◆ **Given request 1**: Rewrite the passage on forecasting featurization, starting with "Customize featurization" and going on through "in relevant predictions.", with "relevant predictions" changed to "accurate predictions".
◆ **Given request 2**: According to the passage on forecasting featurization, how are missing values in the target filled in?
◆ **Given request 3**: Continue the passage on forecasting featurization from its last sentence.

◆ **Source**:
┄┄┄┄┄┄┄┄┄┄┄┄┄┄┄┄┄┄┄┄
An Error exception will be raised for any series in the dataset that does not meet the required amount of historic data for the relevant settings specified.

Featurization steps

In every automated machine learning experiment, automatic scaling and normalization techniques are applied to your data by default. These techniques are types of featurization that help certain algorithms that are sensitive to features on different scales. Learn more about default featurization steps in Featurization in AutoML

However, the following steps are performed only for forecasting task types:

  • Detect time-series sample frequency (for example, hourly, daily, weekly) and create new records for absent time points to make the series continuous.
  • Impute missing values in the target (via forward-fill) and feature columns (using median column values)
  • Create features based on time series identifiers to enable fixed effects across different series
  • Create time-based features to assist in learning seasonal patterns
  • Encode categorical variables to numeric quantities

To get a summary of what features are created as result of these steps, see Featurization transparency


Automated machine learning featurization steps (feature normalization, handling missing data, converting text to numeric, etc.) become part of the underlying model. When using the model for predictions, the same featurization steps applied during training are applied to your input data automatically.

Customize featurization

You also have the option to customize your featurization settings to ensure that the data and features that are used to train your ML model result in relevant predictions.

Supported customizations for forecasting tasks include:

Customization Definition
Column purpose update Override the auto-detected feature type for the specified column.
Transformer parameter update Update the parameters for the specified transformer. Currently supports Imputer (fill_value and median).
┄┄┄┄┄┄┄┄┄┄┄┄┄┄┄┄┄┄┄┄
◆ **Given entries**:
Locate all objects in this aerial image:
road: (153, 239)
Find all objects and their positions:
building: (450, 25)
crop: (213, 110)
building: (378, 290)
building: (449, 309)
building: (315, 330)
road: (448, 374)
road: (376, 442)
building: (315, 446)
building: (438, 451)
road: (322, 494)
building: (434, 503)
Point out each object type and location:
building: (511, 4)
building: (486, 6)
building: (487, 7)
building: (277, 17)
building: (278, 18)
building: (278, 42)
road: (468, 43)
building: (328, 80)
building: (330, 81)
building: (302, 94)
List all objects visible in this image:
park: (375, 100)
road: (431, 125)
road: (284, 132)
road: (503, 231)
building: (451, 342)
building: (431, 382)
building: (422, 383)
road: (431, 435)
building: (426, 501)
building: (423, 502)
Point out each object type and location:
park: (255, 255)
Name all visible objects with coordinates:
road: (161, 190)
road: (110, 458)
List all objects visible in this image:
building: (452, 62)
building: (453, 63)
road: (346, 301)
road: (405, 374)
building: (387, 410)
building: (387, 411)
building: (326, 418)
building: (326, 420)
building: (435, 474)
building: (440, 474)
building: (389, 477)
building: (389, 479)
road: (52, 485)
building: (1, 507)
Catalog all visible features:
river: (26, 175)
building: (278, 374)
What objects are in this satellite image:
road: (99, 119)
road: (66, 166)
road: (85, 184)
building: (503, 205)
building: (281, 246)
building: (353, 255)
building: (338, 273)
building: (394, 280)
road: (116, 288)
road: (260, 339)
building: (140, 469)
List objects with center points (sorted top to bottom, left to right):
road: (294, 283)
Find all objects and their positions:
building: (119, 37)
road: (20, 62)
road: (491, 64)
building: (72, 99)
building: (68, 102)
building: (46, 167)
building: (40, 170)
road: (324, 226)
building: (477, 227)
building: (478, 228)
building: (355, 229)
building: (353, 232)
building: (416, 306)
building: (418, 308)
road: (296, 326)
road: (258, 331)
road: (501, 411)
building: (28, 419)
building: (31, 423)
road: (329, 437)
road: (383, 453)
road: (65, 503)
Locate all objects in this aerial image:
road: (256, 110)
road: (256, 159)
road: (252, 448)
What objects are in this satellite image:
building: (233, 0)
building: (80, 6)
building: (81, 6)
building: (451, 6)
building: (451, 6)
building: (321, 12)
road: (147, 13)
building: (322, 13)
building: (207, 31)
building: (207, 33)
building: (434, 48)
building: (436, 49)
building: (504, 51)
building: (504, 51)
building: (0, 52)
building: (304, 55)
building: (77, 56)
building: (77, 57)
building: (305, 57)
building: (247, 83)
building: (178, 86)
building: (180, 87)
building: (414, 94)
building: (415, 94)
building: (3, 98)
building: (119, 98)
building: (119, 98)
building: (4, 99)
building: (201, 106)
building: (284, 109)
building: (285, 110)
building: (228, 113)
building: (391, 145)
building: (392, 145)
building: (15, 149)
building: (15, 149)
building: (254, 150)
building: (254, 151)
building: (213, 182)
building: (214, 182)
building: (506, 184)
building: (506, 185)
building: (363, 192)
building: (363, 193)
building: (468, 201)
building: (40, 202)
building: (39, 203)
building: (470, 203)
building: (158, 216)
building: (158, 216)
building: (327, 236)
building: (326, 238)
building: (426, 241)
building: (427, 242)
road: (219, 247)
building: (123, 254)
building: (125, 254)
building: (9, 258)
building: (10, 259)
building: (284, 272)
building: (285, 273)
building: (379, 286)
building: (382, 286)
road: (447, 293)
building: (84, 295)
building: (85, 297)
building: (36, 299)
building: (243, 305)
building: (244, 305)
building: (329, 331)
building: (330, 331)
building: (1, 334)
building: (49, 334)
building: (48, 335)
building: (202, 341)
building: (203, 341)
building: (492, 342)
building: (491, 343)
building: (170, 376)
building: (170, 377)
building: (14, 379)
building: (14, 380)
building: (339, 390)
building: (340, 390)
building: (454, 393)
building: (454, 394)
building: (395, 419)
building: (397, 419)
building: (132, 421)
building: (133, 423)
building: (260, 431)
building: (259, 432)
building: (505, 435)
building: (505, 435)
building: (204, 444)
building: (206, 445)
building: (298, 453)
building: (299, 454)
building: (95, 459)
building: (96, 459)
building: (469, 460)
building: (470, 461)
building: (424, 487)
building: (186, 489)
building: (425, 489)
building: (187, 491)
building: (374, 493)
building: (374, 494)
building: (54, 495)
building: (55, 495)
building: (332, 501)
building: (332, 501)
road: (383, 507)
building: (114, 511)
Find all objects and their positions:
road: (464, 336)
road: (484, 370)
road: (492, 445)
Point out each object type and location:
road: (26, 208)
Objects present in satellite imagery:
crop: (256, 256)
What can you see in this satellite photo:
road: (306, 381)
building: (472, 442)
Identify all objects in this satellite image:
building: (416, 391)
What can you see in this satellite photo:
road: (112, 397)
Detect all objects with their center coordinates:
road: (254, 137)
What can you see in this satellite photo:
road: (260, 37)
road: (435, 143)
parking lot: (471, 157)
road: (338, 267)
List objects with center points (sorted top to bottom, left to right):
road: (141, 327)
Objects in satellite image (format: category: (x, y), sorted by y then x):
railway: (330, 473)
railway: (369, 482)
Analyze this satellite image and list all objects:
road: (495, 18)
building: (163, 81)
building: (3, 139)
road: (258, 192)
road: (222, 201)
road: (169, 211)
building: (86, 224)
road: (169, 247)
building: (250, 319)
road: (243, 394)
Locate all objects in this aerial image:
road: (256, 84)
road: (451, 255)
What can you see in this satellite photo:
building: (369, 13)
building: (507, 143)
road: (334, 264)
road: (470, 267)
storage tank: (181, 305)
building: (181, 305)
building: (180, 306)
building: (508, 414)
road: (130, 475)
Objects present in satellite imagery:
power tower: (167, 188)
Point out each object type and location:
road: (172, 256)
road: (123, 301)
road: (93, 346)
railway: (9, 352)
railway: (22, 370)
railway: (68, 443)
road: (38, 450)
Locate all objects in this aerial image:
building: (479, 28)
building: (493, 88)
┄┄┄┄┄┄┄┄┄┄┄┄┄┄┄┄┄┄┄┄
◆ **Expected answer 1**:
Customize featurization

You also have the option to customize your featurization settings to ensure that the data and features that are used to train your ML model result in accurate predictions.

◆ **Expected answer 2**: By forward-fill.

◆ **Expected answer 3**:
Drop columns Specifies columns to drop from being featurized.

To customize featurizations with the SDK, specify "featurization": FeaturizationConfig in your AutoMLConfig object. Learn more about custom featurizations.


The drop columns functionality is deprecated as of SDK version 1.19. Drop columns from your dataset as part of data cleansing, prior to consuming it in your automated ML experiment.

featurization_config = FeaturizationConfig()

# `logQuantity` is a leaky feature, so we remove it.
featurization_config.drop_columns = ['logQuantitity']

# Force the CPWVOL5 feature to be of numeric type.
featurization_config.add_column_purpose('CPWVOL5', 'Numeric')

# Fill missing values in the target column, Quantity, with zeroes.
featurization_config.add_transformer_params('Imputer', ['Quantity'], {"strategy": "constant", "fill_value": 0})

# Fill mising values in the `INCOME` column with median value.
featurization_config.add_transformer_params('Imputer', ['INCOME'], {"strategy": "median"})

If you're using the Azure Machine Learning studio for your experiment, see how to customize featurization in the studio.

Optional configurations

Additional optional configurations are available for forecasting tasks, such as enabling deep learning and specifying a target rolling window aggregation.

Frequency & target data aggregation

Leverage the frequency, freq, parameter to help avoid failures caused by irregular data, that is data that doesn't follow a set cadence, like hourly or daily data.

For highly irregular data or for varying business needs, users can optionally set their desired forecast frequency, freq, and specify the target_aggregation_function to aggregate the target column of the time series. Leverage these two settings in your AutoMLConfig object can help save some time on data preparation.

When the target_aggregation_function parameter is used,

  • The target column values are aggregated based on the specified operation. Typically, sum is appropriate for most scenarios.

  • Numerical predictor columns in your data are aggregated by sum, mean, minimum value, and maximum value. As a result, automated ML generates new columns suffixed with the aggregation function name and applies the selected aggregate operation.

  • For categorical predictor columns, the data is aggregated by mode, the most prominent category in the window.

  • Date predictor columns are aggregated by minimum value, maximum value and mode.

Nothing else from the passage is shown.